Con grande piacere e soddisfazione, finalmente, dopo un anno di stop, si è rinnovato a Solomeo, presso il ristorante aziendale del Patron Brunello Cucinelli, il consueto appuntamento serale dedicato all’anteprima del cartellone della Stagione di Prosa del Teatro Morlacchi 2021-2022.

Sotto il cielo stellato di una calda serata estiva, il direttore del Teatro Stabile dell’Umbria Nino Marino ha presentato una stagione che promette scintille, quasi a voler recuperare tutto l’anno perso a causa dell’emergenza sanitaria.

Perfettamente riuscito l’esperimento di “Guerra e Pace” che ha letteralmente calcato la platea del Morlacchi per tutto il mese di maggio, per tutti gli appassionati l’appuntamento a Teatro sarà per il 13 settembre con Monica Guerritore che aprirà la stagione con uno spettacolo fuori abbonamento dedicato a Dante Alighieri pensato per celebrare il VII centenario della morte del sommo poeta.

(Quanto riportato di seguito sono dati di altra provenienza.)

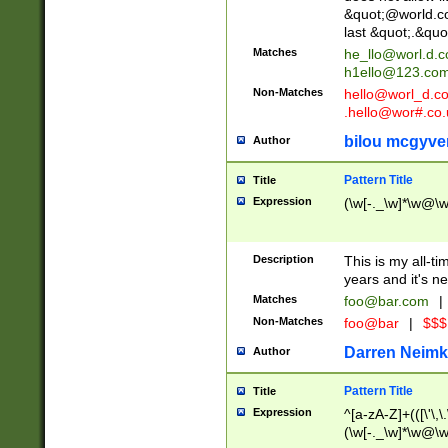
&quot;@world.co
last &quot;.&quo
Matches
he_llo@worl.d.
h1ello@123.co
Non-Matches
hello@worl_d.
.hello@wor#.co.
bilou mcgyve
Author
Pattern Title
Title
Expression
(\w[-._\w]*\w@\w[
Description
This is my all-tim
years and it's ne
Matches
foo@bar.com
|
Non-Matches
foo@bar
|
$$$
Darren Neimk
Author
Pattern Title
Title
Expression
^[a-zA-Z]+(([\'\,\
(\w[-._\w]*\w@\w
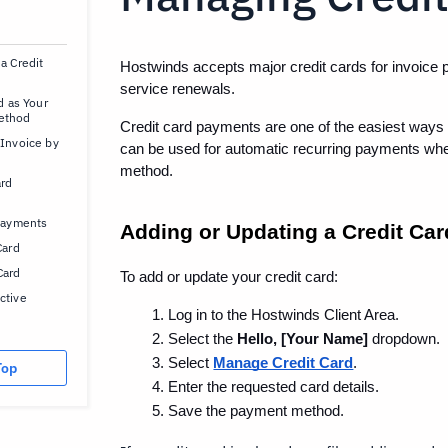
a Credit
Hostwinds accepts major credit cards for invoice 
service renewals.
d as Your
ethod
Credit card payments are one of the easiest ways t
 Invoice by
can be used for automatic recurring payments whe
method.
ard
 Payments
Adding or Updating a Credit Car
Card
Card
To add or update your credit card:
ctive
Log in to the Hostwinds Client Area.
Select the 
Hello, [Your Name]
 dropdown.
Select 
Manage Credit Card
.
Top
Enter the requested card details.
Save the payment method.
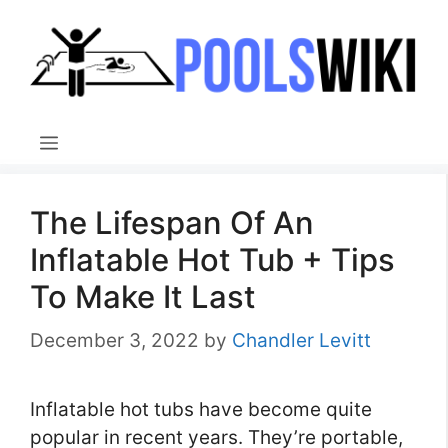
Skip
to
content
Menu
The Lifespan Of An
Inflatable Hot Tub + Tips
To Make It Last
December 3, 2022
by
Chandler Levitt
Inflatable hot tubs have become quite
popular in recent years. They’re portable,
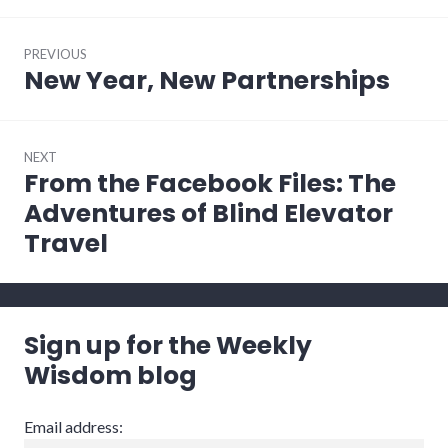
Post
PREVIOUS
navigation
New Year, New Partnerships
Previous
post:
NEXT
From the Facebook Files: The
Next
post:
Adventures of Blind Elevator
Travel
Sign up for the Weekly
Wisdom blog
Email address:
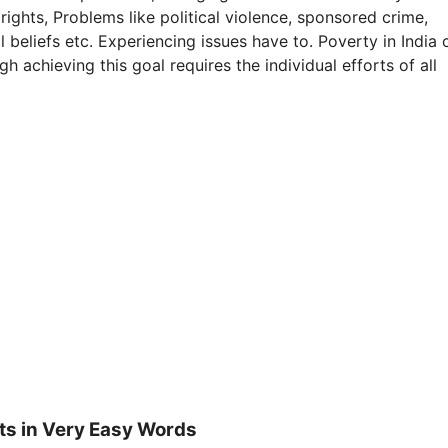
s rights, Problems like political violence, sponsored crime,
 beliefs etc. Experiencing issues have to. Poverty in India 
 achieving this goal requires the individual efforts of all
ts in Very Easy Words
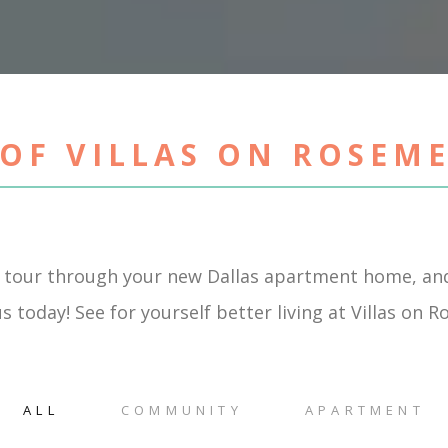
OF VILLAS ON ROSEM
 tour through your new Dallas apartment home, and
s today! See for yourself better living at Villas on 
ALL
COMMUNITY
APARTMENT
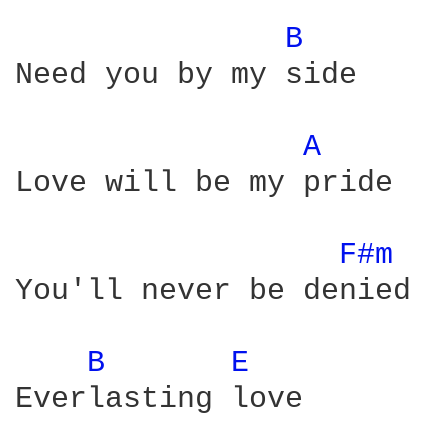
B 
Need you by my side

A 
Love will be my pride

F#m 
You'll never be denied

B 
E 
Everlasting love
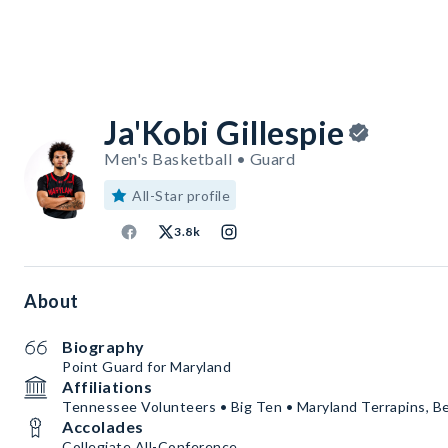
Ja'Kobi Gillespie
Men's Basketball • Guard
All-Star profile
3.8k
About
Biography
Point Guard for Maryland
Affiliations
Tennessee Volunteers • Big Ten • Maryland Terrapins, B
Accolades
Collegiate All-Conference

Seguirà ancora Monica Guerritore che tornerà a Perugia a ottobre con uno spettacolo di Bertold Brecht “L’anima buona di Sezuan”. Tra i ritorni tanto attesi ci sarà Filippo Timi che, ormai maturo, porterà “Promenade de Santé” dal 3 al 7 novembre poi ancora uno spettacolo di Alessandro Gassman alla regia di “Fronte del porto”.

Grandi aspettative anche per “Raffaello”: uno spettacolo dedicato al geniale pittore. Il 2022 inizierà con un promettente “Mine vaganti” di Ozpetek e proseguirà con tantissimi spettacoli tra cui, degno di nota, il Don Chisciotte interpretato da Alessio Boni, che alterneranno cinematografia, musica, danza e prosa. Chiuderà il sipario “Anelante” di Flavia Mastrella e Antonio Rezza il 26 e 27 marzo. 

È una stagione variopinta, capace di arrivare a tutto il pubblico, che entusiasma e incuriosisce. Ce n’è davvero per tutti come dice Nino Marino ai nostri microfoni. Alla domanda come esce il teatro da questa crisi? risponde ammettendo la presenza di feriti ma le tante produzioni che si sono rimboccate le maniche in questo momento stanno presentando i loro frutti. I cartelloni di tutti i teatri umbri sono stati pensati per ritrovare il gusto la voglia di tornare a teatro. Tanta prosa, tanta danza, spettacoli per tutti i gusti. 

Una stagione generosa, di qualità, che speriamo di poter applaudire con una ritrovata normalità.